▸ **EXERCISE INSTRUCTIONS**
1. According to the article on the planned USF medical school in downtown Tampa, how tall would the new building be?
2. Using the article on the planned USF medical school in downtown Tampa, explain why Mayor Buckhorn considers the medical school a more significant economic project than a baseball stadium.
3. Please extend the article on the planned USF medical school in downtown Tampa, picking up after its final sentence.

▸ **SUPPLIED PASSAGE**

....

A new University of South Florida medical school planned for downtown Tampa could be "bigger than baseball," Tampa Mayor Bob Buckhorn told a group of USF trustees today.
Buckhorn was referring to the possibility that the Tampa Bay Rays could eventually move from Tropicana Field to another field of dreams on an empty lot in downtown Tampa.
He spoke during a meeting of the USF Board of Trustees Health Workgroup at USF's Center for Advanced Medical Learning and Simulation (CAMLS), which would be a gallstone's throw from the new complex.
"It's 365 days a year (vs. 81 home games for a baseball team), it creates a medical educational cluster down here," Buckhorn said. "The students that work here will fill up the buildings that will be built, the retail will follow to service the medical students. I mean, it really is a more sustainable economic engine than just an arena or a baseball stadium."
"Now that doesn't mean they're mutually exclusive," Buckhorn, who's married to Dr. Catherine Lynch, Associate Vice President of Women's Health at USF's Morsani College of Medicine, said. "I think we can accommodate both, but I think in the long run, the relocation of the Medical School is a more significant economic development project than almost anything we could imagine, including baseball."
This is the first Workgroup meeting since Tampa Bay Lightning owner Jeff Vinik offered about an acre of land in downtown Tampa to the University of South Florida, provided they build a space for both the USF Morsani College of Medicine and the USF Health Heart Institute.
The offer of the land, located near the corner of Channelside and Meridian, was announced at the last Workgroup meeting on Oct. 15.
The Workgroup trustees approved the proposal Thursday morning, sending it on to the full Board of Trustees for consideration at their December 4th meeting. If it's approved there, it will move onto the Florida Board of Governors, who will meet January 21-22 in Jacksonville.
The building would be at least 12 stories tall, with the possibility of expanding it to as many as 16 stories. It would be adjacent to a similar sized medical office building developed and owned by another company, as well as a parking facility with room for up to 1,800 vehicles.
The USF facility would house a mix of large and small classrooms, an auditorium, an electronic library, research labs and faculty offices.
USF President Judy Genshaft told the Workgroup that moving the College of Medicine and the Heart Institute downtown would also free up much-needed space on the main campus for the Colleges of Nursing and Public Health, as well as help focus the research and treatment efforts of other USF Health divisions.

....

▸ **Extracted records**
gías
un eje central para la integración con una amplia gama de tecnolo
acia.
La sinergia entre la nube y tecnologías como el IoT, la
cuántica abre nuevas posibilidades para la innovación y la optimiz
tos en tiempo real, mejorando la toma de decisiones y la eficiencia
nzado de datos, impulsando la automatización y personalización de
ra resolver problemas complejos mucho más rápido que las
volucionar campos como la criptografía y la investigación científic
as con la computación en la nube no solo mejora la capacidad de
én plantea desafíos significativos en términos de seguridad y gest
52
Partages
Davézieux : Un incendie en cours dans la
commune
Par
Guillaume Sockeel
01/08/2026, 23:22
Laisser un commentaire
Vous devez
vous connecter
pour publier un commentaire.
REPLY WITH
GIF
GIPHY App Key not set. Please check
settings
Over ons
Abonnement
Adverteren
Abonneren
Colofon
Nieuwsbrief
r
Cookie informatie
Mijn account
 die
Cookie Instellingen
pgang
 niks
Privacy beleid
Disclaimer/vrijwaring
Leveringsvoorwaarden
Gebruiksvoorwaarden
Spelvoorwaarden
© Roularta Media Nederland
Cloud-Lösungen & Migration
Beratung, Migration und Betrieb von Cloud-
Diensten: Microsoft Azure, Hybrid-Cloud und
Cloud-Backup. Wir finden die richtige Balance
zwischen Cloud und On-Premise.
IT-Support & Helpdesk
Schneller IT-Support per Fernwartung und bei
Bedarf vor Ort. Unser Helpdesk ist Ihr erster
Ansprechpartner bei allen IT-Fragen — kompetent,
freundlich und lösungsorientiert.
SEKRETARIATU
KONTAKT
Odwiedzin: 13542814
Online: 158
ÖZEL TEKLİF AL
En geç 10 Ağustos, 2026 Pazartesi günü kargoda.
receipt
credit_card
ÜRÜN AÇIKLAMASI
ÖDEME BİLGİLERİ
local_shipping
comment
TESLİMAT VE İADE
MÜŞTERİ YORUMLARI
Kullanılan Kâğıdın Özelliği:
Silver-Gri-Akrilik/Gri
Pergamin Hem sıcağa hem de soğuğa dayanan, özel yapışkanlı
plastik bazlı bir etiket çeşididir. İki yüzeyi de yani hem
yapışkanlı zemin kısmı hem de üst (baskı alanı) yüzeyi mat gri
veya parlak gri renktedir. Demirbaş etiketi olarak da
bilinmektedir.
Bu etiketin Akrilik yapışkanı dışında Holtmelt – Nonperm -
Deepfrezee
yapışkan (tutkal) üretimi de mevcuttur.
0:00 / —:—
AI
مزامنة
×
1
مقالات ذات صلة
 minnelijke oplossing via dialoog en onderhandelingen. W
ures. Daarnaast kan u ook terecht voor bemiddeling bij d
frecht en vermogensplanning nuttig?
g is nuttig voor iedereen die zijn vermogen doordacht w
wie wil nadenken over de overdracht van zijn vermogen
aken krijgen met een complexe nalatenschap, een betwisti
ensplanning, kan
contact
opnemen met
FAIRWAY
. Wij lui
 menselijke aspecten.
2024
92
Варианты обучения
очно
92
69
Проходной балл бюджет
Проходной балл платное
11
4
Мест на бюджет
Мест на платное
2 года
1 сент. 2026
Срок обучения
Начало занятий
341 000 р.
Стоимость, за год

....

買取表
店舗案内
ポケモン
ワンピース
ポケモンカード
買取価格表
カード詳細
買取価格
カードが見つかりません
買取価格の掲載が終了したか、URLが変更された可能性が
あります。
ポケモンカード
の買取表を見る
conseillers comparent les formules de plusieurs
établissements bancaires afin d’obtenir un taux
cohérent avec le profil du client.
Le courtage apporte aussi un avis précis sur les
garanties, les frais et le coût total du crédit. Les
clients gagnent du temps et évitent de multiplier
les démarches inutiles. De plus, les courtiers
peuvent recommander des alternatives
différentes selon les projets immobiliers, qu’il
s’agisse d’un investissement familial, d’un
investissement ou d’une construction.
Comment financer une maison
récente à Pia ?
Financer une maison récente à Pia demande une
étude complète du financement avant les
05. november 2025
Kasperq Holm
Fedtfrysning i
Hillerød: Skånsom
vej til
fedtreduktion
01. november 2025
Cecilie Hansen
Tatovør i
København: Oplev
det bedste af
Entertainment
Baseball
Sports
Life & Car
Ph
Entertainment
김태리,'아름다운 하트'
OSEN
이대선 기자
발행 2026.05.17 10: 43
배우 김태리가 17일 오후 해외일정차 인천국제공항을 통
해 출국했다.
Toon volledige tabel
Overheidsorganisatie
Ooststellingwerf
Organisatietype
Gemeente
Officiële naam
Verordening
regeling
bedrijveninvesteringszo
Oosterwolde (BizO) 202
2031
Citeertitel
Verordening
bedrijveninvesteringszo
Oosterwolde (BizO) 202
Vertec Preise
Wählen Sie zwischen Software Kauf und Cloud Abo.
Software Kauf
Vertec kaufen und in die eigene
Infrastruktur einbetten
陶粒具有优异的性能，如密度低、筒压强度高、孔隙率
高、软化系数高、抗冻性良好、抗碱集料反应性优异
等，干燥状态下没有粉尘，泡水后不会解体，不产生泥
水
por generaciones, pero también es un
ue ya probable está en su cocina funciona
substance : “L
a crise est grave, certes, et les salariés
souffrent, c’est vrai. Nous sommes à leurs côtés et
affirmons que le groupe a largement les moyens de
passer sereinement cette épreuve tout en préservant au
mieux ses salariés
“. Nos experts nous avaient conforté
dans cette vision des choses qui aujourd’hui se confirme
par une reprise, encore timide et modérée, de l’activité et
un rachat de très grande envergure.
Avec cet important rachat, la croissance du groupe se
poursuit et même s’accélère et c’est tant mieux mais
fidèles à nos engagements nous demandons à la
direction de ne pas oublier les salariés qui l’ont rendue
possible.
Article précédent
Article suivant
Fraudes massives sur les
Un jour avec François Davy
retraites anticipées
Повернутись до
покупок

....

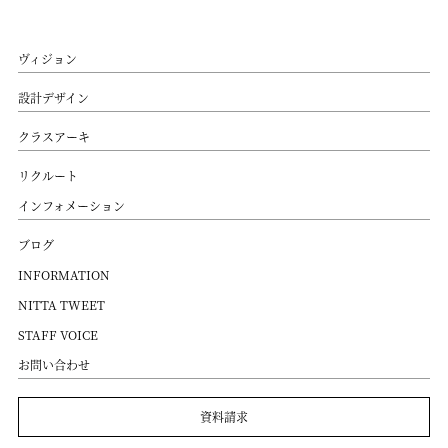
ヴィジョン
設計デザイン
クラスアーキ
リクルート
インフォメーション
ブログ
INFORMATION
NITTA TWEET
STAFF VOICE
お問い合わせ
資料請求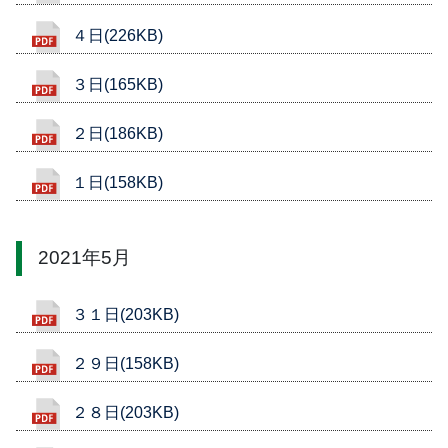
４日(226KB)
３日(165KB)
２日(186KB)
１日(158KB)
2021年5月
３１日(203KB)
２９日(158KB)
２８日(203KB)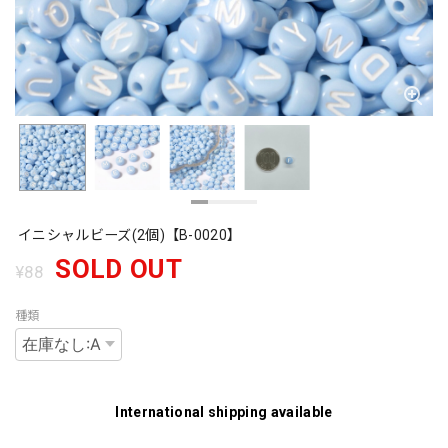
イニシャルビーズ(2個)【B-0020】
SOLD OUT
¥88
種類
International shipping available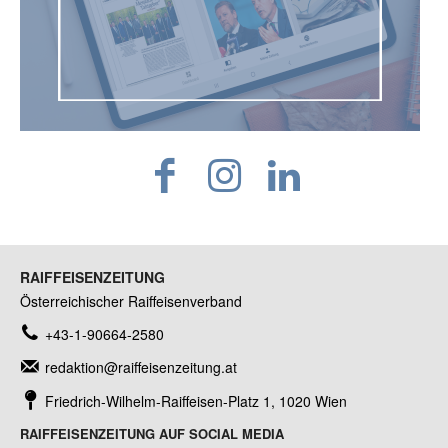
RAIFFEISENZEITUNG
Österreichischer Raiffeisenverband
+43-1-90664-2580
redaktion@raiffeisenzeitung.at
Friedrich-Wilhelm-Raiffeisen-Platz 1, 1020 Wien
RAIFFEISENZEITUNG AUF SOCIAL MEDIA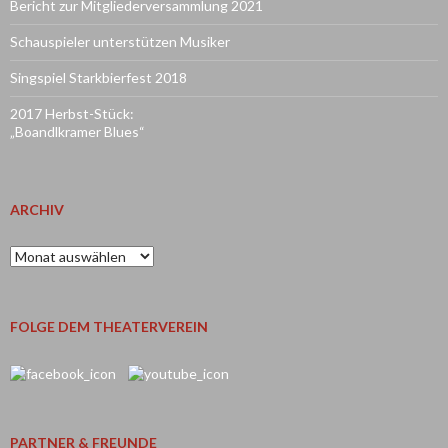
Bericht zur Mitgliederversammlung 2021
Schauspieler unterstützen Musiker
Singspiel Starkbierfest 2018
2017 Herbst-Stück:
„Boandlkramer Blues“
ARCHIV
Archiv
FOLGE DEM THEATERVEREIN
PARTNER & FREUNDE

....

▸ **ANSWERS**
1. At least 12 stories, with the possibility of expanding to as many as 16.

2. He says the medical school operates 365 days a year, compared with 81 home games for a baseball team, and creates a medical educational cluster downtown. Its students would fill the buildings to be built, and retail would follow to serve them, making it a more sustainable economic engine than an arena or stadium.

3.
"We will fill that space in a minute on the main campus and we're going to really laser focus on issues with the VA, as well as neuro, brain repair, Alzheimer's, cancer, drug discovery - we have so much on the main campus," Genshaft said.
USF Health Senior Vice President, Dr. Charles Lockwood, pointed out that the new facility would put med students in closer proximity to USF Health's main clinical teaching facility, Tampa General Hospital.
"TGH is where most of our core curricular elements are located. There's some clinical activity going on in the first and second years and that's also at TGH," Lockwood said. "So TGH probably accounts for half of all the clinical sites that they go to and then the others are all scattered around."
Beyond that, Lockwood says, there's the simple allure of a downtown location, particularly in the 24-acre parcel that Vinik is hoping to develop with a combination of residential, hospitality and commercial properties.
"This would be such an attractive location to recruit students and faculty. It's a dream for a dean to be able to walk around the water and discuss their academic futures and take them to lunch at a little cafe down there," Lockwood said. "It would be a really wonderful opportunity for the school."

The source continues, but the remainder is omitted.